Speaker
Description
The problem of sliding of an elastic rod, partially inserted into a sleeve is attracting more and more researchers’ attention. Dynamics, stability, locomotion are just some of the mechanical phenomena intrinsic to the set-up, whose modelling requires novel analytical and numerical techniques. The behavior of the structure is strongly determined by a configurational force acting between the rod and the sleeve at the transition point separating the overlapping region (rod inside the sleeve) and the free segment. While the investigation of such Eshelby-like forces (named so because of the analogy to fracture mechanics) in the context of structural mechanics dates back to middle 1980s, their role in various problems featuring relative sliding has been understood relatively recently.

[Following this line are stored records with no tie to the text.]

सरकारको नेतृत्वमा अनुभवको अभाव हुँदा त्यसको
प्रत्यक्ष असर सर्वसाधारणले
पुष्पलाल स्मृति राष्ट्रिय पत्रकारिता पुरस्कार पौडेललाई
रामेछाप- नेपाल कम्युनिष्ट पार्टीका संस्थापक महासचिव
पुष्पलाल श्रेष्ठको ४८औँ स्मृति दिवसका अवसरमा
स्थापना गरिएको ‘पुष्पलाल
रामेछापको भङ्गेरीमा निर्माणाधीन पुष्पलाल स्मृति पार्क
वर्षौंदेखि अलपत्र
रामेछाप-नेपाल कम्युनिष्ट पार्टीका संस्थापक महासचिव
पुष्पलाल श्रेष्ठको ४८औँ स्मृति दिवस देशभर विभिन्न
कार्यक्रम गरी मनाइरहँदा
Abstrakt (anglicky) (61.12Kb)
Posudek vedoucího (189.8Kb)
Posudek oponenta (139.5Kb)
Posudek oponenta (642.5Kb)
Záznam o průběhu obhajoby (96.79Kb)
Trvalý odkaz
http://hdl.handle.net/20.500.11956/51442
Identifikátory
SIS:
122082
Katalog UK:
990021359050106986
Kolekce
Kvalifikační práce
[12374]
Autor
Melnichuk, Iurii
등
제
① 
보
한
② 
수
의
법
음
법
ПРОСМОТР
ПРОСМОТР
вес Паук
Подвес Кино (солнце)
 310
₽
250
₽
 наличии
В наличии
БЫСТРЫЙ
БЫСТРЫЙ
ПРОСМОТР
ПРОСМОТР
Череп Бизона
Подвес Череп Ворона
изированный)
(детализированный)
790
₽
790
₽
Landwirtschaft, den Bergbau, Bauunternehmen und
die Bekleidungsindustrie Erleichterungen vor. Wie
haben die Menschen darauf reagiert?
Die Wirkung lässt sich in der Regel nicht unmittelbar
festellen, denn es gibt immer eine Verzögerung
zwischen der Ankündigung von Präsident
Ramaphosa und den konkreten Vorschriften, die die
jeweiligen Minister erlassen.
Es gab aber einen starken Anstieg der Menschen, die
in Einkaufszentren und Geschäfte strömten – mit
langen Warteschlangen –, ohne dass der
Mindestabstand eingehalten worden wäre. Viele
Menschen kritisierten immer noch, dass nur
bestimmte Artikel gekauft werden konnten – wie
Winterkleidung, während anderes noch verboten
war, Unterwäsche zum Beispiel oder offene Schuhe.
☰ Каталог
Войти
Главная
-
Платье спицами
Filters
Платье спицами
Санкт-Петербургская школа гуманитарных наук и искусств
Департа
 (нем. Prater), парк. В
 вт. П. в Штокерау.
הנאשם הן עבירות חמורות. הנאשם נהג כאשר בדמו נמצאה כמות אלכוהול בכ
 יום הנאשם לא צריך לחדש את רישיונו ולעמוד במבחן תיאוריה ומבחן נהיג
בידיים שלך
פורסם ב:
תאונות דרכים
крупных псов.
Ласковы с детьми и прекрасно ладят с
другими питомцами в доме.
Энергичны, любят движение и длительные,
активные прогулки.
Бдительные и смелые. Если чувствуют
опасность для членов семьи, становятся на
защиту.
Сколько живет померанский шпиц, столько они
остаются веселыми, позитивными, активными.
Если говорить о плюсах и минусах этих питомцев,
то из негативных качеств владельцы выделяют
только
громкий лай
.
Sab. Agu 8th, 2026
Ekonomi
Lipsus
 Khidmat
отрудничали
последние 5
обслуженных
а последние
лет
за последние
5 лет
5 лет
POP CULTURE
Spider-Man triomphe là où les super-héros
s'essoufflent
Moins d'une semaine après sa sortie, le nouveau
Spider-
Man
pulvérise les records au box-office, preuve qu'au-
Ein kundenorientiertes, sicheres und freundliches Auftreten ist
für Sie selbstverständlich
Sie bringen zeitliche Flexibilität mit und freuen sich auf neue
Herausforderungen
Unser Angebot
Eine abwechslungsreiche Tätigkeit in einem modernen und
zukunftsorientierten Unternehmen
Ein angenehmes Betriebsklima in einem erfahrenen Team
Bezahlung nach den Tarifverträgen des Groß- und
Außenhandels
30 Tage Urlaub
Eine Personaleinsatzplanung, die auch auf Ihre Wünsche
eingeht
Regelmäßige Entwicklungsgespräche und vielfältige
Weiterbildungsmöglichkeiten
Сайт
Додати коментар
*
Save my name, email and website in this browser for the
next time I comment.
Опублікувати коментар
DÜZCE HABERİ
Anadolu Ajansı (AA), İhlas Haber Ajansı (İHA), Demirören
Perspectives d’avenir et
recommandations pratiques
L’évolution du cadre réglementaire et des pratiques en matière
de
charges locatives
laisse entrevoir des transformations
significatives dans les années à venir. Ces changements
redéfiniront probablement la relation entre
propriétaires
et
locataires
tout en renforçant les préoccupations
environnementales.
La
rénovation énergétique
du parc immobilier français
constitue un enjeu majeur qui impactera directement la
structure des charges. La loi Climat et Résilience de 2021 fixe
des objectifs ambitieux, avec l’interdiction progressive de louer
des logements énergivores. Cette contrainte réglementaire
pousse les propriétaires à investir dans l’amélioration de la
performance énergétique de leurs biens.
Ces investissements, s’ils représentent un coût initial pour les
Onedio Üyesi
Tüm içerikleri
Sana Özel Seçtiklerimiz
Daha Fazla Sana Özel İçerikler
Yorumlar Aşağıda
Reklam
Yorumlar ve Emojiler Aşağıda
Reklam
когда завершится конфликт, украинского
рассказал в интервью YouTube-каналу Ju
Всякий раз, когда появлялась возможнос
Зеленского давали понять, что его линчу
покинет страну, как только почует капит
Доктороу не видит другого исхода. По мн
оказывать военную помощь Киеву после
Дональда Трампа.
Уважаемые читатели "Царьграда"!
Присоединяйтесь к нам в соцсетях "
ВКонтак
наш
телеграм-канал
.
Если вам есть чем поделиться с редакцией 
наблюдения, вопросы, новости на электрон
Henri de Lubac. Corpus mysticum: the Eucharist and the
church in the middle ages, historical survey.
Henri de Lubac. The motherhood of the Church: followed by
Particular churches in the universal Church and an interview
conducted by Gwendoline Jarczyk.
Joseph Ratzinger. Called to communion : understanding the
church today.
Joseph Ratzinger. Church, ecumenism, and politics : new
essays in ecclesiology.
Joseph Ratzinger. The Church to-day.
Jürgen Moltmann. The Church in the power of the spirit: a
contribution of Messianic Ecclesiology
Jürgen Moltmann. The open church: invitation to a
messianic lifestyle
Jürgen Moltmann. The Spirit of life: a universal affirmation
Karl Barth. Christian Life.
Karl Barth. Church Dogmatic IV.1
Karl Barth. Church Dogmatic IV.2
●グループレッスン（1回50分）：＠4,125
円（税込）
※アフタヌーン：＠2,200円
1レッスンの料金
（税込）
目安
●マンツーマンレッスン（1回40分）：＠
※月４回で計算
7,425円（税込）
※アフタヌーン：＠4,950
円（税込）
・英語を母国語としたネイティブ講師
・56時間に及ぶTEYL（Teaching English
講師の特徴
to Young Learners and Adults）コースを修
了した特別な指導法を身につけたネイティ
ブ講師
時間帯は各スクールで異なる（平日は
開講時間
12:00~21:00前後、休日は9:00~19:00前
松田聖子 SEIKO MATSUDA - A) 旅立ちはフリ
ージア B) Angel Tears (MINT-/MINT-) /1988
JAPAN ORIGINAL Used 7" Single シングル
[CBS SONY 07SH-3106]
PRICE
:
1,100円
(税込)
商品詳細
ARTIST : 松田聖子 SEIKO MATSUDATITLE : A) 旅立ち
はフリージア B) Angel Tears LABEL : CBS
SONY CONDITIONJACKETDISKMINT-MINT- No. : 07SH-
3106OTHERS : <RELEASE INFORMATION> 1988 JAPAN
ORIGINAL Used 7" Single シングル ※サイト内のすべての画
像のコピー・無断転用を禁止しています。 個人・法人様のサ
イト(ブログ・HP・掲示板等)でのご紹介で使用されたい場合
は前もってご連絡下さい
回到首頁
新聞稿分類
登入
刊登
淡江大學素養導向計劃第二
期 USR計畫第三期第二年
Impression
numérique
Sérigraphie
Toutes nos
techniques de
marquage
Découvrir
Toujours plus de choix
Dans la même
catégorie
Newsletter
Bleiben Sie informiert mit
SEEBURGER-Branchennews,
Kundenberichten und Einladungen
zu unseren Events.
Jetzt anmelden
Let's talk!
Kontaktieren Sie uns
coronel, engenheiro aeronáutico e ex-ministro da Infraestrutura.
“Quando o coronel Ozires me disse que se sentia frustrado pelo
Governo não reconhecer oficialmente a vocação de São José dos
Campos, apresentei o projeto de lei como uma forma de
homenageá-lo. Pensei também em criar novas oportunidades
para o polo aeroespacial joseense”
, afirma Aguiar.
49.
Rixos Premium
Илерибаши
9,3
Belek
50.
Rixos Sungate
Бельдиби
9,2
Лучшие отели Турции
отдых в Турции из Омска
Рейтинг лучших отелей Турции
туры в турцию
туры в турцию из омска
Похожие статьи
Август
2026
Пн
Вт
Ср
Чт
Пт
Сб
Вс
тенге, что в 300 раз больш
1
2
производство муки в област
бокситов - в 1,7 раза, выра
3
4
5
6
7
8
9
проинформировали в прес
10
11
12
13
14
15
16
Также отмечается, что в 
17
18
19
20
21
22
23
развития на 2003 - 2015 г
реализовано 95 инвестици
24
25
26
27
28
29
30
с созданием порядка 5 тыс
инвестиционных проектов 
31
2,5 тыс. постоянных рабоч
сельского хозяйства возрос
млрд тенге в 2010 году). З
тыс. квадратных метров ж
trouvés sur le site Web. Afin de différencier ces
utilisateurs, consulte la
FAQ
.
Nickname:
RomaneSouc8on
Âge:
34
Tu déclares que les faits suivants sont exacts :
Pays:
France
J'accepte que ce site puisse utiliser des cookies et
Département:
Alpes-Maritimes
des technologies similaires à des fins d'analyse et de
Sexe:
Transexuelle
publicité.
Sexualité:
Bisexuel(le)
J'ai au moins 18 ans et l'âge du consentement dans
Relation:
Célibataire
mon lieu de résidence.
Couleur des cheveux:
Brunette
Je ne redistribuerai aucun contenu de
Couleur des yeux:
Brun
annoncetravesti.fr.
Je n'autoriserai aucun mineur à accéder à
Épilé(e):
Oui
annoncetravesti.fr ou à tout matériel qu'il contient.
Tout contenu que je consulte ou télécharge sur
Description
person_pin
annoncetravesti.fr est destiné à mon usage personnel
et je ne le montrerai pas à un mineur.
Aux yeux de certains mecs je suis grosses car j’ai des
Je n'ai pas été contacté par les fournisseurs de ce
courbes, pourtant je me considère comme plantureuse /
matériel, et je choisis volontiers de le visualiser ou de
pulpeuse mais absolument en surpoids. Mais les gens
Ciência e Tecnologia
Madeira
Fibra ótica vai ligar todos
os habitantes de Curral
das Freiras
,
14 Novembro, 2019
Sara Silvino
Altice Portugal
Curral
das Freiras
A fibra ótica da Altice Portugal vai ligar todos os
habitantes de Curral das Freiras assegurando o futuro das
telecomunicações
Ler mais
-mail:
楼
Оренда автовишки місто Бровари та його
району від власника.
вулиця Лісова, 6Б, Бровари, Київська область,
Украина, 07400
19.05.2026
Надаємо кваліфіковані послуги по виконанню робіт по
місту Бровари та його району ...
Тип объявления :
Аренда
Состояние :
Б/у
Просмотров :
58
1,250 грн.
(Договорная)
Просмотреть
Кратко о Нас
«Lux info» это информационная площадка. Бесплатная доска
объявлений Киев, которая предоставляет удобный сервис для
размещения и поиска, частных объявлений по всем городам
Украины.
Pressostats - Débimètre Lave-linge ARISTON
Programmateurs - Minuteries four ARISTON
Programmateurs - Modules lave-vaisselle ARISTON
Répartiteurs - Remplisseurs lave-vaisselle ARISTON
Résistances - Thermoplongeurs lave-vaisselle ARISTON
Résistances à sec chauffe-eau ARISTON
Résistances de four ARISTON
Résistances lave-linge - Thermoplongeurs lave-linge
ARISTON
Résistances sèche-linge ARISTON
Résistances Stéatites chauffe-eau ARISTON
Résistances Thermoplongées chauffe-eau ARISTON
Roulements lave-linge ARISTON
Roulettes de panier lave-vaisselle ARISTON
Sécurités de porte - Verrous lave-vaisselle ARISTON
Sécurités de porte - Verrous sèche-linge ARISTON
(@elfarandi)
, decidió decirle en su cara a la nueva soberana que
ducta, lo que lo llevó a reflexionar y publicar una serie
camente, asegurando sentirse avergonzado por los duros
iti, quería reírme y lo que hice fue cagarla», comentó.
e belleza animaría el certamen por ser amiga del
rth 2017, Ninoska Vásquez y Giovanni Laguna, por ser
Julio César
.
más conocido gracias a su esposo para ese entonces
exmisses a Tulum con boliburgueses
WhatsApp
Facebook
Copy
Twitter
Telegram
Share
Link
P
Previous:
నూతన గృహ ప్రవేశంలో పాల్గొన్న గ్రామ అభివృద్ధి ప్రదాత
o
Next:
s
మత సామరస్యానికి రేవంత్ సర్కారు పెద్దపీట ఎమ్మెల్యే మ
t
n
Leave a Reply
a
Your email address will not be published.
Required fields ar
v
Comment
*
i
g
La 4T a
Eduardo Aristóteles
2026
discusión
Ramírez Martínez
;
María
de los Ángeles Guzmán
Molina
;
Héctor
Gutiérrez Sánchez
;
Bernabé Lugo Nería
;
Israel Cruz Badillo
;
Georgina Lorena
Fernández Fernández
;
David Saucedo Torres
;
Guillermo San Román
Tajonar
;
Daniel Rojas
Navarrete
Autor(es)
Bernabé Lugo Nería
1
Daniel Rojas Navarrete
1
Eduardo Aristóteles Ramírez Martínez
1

In the present contribution, we release the assumption that the sleeve is rigid and consider frictionless contact between an elastic rod and a flexible sleeve, also treated as a rod. Because of the partial insertion, we deal with a compound beam with piecewise constant bending stiffness (as both the rod and the sleeve contribute to the bending stiffness in the overlapping region) and moving boundaries between the three segments. Configurational forces at the transition points repel the rod and the sleeve from each other, eventually causing full ejection when the external loads exceed certain threshold. Considering the outer ends of the rod and of the sleeve to be simply supported and loaded by bending moments, we develop the governing equations for the static equilibrium by means of a variational procedure, in which the length of the overlapping region is an unknown configurational parameter, whose variation is independent. This results into a specific sliding condition, which relates state variables of all three segments and provides a well-posed boundary value problem. Alternatively, stable equilibria can be obtained by means of a non-material finite element formulation. Further investigations on the model demonstrate two scenarios of a catastrophe as the moment load reaches the critical value: the rods may detach either when the overlapping region vanishes, or because of a snapping instability (fold point).
While being powerful in computing equilibria, the compound beam model lacks the ability to predict the forces acting between the rod and the sleeve along the overlapping region and in the transition points. We address this problem in the final part of the talk, demonstrating that it is necessary to include the extensibility of the sub-rods into account to resolve the statical indeterminacy.